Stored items

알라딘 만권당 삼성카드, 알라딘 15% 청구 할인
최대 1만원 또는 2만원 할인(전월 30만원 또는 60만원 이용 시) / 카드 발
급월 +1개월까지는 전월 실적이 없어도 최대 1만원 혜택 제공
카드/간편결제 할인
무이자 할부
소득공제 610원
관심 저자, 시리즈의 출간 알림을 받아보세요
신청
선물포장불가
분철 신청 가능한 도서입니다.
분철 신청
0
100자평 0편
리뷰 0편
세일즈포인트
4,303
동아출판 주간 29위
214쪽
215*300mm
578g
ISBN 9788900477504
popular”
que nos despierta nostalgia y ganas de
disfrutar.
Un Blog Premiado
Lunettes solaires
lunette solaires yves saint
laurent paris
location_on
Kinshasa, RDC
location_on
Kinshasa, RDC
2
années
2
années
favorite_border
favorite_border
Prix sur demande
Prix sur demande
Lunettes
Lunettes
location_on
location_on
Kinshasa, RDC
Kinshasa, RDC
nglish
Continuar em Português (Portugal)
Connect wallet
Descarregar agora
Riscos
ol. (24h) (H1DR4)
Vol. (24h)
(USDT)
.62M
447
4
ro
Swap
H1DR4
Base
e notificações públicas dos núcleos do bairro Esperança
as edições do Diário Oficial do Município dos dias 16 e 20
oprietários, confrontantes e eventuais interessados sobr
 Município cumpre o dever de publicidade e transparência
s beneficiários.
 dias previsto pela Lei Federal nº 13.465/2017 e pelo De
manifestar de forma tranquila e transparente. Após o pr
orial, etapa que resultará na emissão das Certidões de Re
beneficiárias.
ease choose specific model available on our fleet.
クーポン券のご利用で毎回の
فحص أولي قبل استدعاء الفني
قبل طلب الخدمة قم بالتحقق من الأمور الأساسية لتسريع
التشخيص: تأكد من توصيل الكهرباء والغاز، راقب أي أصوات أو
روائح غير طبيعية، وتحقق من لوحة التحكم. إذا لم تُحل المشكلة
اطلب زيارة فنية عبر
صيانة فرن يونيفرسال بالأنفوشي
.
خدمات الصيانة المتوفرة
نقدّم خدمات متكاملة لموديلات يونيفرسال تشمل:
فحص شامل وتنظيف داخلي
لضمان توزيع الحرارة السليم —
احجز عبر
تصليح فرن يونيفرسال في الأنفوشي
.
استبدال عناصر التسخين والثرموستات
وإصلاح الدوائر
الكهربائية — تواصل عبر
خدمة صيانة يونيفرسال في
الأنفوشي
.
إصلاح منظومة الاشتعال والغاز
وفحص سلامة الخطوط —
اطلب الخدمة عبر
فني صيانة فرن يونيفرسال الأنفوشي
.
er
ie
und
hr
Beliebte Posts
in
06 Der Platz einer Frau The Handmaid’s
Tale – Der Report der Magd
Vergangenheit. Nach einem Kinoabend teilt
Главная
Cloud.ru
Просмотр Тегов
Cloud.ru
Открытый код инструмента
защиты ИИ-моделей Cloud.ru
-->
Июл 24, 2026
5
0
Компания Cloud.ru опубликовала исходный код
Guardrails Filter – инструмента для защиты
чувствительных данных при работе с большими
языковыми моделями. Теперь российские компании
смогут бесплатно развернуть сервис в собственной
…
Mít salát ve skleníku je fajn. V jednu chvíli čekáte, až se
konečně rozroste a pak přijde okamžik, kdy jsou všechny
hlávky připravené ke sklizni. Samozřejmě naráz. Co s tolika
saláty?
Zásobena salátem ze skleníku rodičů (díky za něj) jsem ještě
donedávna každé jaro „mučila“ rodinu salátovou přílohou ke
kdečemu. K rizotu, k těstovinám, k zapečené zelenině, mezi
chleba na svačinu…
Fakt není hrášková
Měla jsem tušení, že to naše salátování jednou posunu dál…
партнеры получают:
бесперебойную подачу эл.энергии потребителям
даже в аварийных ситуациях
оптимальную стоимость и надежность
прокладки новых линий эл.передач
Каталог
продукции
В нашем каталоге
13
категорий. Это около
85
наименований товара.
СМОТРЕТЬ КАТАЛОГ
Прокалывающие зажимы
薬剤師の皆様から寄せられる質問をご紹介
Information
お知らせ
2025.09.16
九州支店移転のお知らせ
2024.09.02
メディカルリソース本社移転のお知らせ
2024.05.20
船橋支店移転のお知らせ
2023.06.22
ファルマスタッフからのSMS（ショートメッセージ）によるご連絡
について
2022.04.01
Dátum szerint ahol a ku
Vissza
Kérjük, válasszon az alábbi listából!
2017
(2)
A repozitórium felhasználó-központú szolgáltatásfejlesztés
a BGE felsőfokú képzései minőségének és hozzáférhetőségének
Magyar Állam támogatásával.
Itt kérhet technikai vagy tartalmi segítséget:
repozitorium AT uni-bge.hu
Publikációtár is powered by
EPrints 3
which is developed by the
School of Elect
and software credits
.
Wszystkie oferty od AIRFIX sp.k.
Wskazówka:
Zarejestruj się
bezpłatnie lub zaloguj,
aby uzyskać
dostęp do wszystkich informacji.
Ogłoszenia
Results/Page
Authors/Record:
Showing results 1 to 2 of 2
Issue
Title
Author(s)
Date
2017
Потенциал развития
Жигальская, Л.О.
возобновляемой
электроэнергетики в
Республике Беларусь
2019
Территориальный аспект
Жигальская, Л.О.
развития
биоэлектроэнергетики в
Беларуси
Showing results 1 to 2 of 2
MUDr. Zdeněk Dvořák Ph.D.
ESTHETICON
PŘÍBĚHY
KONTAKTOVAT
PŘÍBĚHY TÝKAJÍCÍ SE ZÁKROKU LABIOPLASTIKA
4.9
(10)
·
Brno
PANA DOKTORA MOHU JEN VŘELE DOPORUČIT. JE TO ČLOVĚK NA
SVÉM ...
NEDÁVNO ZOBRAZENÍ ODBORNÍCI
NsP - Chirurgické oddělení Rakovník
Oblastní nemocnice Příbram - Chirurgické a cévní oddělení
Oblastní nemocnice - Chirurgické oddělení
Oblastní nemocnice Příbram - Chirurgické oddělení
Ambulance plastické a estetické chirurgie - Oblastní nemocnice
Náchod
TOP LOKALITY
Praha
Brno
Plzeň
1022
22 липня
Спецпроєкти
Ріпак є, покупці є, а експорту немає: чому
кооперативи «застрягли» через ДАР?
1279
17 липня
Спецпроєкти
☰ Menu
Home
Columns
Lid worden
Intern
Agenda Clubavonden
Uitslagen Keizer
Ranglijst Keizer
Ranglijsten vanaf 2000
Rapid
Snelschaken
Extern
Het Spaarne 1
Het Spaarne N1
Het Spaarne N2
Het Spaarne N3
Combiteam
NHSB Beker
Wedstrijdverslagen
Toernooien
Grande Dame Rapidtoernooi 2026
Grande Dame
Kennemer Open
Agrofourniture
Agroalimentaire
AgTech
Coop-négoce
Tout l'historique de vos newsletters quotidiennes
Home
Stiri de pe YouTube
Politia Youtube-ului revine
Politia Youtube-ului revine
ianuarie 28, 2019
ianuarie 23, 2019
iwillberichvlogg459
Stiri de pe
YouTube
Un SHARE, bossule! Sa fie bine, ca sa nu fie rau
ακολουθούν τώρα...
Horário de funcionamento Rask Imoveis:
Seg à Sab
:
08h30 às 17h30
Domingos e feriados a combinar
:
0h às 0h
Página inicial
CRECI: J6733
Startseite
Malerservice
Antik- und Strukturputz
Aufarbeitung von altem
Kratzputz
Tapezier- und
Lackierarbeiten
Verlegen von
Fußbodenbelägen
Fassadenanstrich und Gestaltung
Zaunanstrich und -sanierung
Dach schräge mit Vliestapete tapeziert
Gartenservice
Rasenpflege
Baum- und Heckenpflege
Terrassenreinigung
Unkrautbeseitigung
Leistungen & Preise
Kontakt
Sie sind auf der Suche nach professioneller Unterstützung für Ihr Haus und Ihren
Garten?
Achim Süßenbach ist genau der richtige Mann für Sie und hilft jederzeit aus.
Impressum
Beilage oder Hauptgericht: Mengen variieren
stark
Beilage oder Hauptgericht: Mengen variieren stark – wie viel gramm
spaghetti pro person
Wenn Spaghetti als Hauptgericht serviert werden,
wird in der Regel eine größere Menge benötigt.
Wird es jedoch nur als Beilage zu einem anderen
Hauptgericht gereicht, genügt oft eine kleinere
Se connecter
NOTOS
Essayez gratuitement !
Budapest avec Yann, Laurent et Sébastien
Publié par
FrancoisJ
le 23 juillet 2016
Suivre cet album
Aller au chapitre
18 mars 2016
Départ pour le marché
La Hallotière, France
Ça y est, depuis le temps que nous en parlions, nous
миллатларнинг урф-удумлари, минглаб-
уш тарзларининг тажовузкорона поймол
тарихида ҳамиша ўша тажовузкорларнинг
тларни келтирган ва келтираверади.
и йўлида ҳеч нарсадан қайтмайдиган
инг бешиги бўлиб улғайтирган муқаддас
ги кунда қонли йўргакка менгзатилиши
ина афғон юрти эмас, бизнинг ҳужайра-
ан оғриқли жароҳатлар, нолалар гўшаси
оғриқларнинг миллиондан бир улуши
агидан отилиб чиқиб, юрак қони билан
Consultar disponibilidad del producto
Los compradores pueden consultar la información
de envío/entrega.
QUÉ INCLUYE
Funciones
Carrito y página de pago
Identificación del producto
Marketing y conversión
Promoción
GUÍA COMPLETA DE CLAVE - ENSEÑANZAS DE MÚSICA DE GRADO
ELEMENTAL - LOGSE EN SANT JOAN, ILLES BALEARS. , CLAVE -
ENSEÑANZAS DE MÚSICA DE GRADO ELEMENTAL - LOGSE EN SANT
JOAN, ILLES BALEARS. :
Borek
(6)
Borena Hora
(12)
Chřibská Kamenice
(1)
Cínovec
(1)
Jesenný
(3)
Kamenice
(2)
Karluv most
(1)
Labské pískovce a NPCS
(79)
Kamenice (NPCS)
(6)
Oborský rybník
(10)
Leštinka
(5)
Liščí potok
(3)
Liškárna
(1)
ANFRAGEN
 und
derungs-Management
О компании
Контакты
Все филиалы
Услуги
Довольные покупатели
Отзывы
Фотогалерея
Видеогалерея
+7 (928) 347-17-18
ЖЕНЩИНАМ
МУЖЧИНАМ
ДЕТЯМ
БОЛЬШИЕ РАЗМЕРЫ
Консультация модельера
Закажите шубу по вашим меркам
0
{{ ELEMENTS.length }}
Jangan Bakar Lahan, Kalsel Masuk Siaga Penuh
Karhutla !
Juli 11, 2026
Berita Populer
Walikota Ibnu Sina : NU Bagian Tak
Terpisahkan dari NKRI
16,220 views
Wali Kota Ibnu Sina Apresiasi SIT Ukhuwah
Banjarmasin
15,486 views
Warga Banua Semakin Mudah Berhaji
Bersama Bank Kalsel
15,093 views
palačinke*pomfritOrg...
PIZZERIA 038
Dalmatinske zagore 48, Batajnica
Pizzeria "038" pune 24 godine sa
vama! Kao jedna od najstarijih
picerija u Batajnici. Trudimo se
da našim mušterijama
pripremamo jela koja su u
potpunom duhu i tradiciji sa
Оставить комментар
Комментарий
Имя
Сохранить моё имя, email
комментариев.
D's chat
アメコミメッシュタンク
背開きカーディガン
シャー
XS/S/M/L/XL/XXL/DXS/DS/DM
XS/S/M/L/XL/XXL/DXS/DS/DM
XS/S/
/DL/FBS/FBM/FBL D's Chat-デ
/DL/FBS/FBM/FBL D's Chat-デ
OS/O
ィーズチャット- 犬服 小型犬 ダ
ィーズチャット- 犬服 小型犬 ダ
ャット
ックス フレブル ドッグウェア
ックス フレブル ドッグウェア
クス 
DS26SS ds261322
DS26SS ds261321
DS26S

Task directions
An exact copy of the lines above between the line holding "الكهربائية — تواصل عبر" and the line holding "Vergangenheit. Nach einem Kinoabend teilt", inclusive, is the whole answer.

Solution below
الكهربائية — تواصل عبر
خدمة صيانة يونيفرسال في
الأنفوشي
.
إصلاح منظومة الاشتعال والغاز
وفحص سلامة الخطوط —
اطلب الخدمة عبر
فني صيانة فرن يونيفرسال الأنفوشي
.
er
ie
und
hr
Beliebte Posts
in
06 Der Platz einer Frau The Handmaid’s
Tale – Der Report der Magd
Vergangenheit. Nach einem Kinoabend teilt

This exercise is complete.